Isak didn’t know any of the men.  Not that that was surprising.  They were from South Hampton, a town fairly far away from Chester.  They had come overland and then down-river on empty flatboats which were being loaded even now.  He had lent a hand early on, but left in the end so he could think.  Naz had acted as if everything was going according to plan.  But that was the problem.  Naz was acting.  Isak knew it.  He had seen him do it before.

            And all the while his fingers kept moving.

            Isak didn’t want to admit it, but he was afraid he had no choice.  They had been betrayed.  He had been betrayed.  The rifles weren’t going to end up in rebel hands, but in the hands of their enemies.  And whether those enemies were bloodthirsty Loyalists or British soldiers, it didn’t really matter much.  In the end those who fought for liberty would be just as dead.

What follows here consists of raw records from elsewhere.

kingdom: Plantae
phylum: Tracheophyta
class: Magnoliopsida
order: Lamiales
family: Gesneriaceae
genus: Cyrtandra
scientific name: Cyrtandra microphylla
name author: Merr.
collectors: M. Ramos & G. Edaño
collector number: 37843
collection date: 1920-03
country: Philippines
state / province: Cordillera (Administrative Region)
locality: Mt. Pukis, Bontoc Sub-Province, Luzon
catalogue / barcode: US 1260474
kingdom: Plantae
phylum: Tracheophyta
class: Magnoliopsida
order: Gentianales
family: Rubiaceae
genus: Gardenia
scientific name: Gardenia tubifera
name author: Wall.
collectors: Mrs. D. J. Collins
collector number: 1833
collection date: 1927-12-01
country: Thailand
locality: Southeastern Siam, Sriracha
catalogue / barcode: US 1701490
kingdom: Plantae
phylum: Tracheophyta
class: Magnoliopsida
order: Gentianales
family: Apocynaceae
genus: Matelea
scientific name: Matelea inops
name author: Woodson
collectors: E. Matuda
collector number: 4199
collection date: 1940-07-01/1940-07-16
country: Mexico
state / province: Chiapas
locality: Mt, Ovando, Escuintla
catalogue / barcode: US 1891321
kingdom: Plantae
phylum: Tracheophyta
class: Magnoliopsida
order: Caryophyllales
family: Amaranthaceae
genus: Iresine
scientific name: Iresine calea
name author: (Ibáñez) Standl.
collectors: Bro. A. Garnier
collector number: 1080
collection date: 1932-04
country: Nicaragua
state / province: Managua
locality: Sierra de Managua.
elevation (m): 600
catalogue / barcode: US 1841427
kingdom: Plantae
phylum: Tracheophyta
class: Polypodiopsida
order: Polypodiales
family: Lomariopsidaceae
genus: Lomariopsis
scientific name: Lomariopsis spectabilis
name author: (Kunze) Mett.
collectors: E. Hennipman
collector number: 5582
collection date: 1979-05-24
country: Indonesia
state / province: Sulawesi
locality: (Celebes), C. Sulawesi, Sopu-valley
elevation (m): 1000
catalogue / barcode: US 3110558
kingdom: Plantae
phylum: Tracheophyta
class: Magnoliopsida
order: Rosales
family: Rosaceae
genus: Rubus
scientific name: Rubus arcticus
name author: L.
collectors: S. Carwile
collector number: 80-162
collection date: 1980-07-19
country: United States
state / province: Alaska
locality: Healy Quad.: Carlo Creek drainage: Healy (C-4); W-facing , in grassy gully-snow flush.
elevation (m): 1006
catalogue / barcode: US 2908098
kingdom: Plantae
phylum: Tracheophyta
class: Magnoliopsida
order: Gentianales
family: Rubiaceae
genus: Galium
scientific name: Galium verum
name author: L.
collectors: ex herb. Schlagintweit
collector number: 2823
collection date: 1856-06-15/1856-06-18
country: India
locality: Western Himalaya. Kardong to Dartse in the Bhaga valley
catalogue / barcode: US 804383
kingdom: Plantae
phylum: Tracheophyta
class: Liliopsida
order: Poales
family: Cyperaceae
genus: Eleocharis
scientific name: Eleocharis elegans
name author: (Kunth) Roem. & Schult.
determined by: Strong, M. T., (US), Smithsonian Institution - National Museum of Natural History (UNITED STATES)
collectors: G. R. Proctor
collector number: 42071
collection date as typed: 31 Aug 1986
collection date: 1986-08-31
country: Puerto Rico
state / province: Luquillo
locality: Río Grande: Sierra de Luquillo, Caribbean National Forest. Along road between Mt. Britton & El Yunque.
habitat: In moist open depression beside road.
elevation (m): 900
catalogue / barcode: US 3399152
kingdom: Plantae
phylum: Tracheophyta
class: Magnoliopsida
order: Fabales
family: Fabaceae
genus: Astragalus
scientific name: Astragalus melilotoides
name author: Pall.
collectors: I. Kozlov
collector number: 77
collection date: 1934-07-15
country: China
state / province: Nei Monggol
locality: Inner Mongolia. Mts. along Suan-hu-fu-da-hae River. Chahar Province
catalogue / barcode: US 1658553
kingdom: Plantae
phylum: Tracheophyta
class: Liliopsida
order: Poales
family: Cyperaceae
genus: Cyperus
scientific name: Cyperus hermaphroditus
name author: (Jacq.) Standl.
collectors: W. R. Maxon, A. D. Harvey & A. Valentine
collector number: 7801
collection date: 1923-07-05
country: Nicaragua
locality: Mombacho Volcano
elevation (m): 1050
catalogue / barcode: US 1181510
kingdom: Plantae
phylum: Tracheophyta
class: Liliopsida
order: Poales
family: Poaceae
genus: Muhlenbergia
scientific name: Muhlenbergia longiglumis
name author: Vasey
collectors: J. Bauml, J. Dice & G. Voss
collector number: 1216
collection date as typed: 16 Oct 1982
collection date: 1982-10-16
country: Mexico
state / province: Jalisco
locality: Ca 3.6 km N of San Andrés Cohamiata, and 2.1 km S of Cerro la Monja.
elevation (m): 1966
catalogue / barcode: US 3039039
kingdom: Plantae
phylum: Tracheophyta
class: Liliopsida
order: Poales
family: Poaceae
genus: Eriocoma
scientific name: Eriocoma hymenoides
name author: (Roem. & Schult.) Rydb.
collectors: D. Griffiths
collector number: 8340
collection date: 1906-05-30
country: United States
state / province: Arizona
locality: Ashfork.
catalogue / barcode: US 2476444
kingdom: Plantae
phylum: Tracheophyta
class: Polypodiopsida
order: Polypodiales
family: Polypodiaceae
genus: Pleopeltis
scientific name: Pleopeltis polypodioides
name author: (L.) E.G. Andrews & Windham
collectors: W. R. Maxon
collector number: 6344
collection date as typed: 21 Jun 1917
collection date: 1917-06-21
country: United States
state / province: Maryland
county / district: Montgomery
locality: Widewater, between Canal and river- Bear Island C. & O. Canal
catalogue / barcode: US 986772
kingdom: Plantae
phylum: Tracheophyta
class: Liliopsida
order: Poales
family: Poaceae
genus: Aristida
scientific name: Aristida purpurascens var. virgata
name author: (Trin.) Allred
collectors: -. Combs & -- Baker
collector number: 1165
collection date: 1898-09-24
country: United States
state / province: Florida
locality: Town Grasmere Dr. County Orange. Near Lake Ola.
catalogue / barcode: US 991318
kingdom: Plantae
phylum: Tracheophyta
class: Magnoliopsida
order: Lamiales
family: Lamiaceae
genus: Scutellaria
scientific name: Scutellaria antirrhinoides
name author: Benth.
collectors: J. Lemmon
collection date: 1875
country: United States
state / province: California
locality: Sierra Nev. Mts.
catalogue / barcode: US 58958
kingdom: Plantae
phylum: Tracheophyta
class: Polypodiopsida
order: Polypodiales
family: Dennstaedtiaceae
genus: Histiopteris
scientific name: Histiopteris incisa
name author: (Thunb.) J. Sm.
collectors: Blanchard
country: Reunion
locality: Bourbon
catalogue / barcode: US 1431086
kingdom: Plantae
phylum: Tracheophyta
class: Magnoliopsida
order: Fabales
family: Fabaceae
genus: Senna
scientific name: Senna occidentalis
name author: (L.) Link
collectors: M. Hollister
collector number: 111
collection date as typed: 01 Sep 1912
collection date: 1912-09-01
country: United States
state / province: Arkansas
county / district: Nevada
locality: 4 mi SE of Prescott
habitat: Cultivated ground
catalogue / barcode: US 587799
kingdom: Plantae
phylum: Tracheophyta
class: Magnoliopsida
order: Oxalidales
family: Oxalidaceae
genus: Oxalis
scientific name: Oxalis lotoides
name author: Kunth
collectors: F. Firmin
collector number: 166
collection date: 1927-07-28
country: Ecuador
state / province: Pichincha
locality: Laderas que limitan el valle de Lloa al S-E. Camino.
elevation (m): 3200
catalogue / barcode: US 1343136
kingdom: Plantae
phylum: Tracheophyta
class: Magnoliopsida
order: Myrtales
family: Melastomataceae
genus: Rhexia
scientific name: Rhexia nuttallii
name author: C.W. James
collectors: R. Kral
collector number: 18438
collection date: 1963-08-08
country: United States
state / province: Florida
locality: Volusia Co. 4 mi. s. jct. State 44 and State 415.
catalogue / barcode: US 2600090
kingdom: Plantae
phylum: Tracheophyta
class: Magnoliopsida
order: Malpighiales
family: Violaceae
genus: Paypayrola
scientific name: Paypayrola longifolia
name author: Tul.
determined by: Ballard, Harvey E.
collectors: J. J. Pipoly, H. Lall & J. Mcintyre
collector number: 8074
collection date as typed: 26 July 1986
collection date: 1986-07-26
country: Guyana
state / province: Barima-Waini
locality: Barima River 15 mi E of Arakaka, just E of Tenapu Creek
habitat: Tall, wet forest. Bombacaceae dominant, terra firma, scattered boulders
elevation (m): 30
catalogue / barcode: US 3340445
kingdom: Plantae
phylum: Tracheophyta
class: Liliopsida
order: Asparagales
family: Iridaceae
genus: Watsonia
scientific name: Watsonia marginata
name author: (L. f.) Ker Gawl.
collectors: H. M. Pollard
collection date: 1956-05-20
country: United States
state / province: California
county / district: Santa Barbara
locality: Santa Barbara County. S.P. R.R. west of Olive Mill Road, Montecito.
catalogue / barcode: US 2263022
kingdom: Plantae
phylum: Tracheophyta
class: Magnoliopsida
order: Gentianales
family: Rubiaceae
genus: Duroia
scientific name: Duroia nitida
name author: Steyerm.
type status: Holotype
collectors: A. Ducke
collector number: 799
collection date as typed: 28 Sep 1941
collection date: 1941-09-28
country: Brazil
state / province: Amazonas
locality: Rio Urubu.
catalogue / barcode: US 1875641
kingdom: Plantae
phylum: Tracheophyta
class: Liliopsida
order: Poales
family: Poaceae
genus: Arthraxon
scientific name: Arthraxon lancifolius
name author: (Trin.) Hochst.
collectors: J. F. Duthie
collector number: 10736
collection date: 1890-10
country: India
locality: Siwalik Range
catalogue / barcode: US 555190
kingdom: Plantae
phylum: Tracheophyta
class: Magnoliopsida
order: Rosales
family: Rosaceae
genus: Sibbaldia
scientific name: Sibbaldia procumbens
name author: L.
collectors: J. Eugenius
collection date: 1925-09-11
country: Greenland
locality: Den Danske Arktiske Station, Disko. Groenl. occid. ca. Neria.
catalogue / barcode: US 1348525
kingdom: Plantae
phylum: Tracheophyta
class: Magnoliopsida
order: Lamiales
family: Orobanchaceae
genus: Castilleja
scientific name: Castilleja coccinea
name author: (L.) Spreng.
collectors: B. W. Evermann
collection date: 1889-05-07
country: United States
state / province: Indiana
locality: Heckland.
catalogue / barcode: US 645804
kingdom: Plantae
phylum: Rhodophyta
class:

            Isak shifted so he had a better view of the proceedings.  The wagons were nearly empty.  He glanced from one moon-washed face to the next.  There were about a two dozen.  For the moment there was nothing he could do.  Nothing but pretend he suspected nothing, and carry on as if nothing was wrong.  But later, after Naz had let down his guard….  Maybe, before they left, he could conceal himself on one of the boats and find a way to stop them.  With so many weapons and so much powder at stake, failure was not an option –

            Even if it meant he had to sink himself with the boats.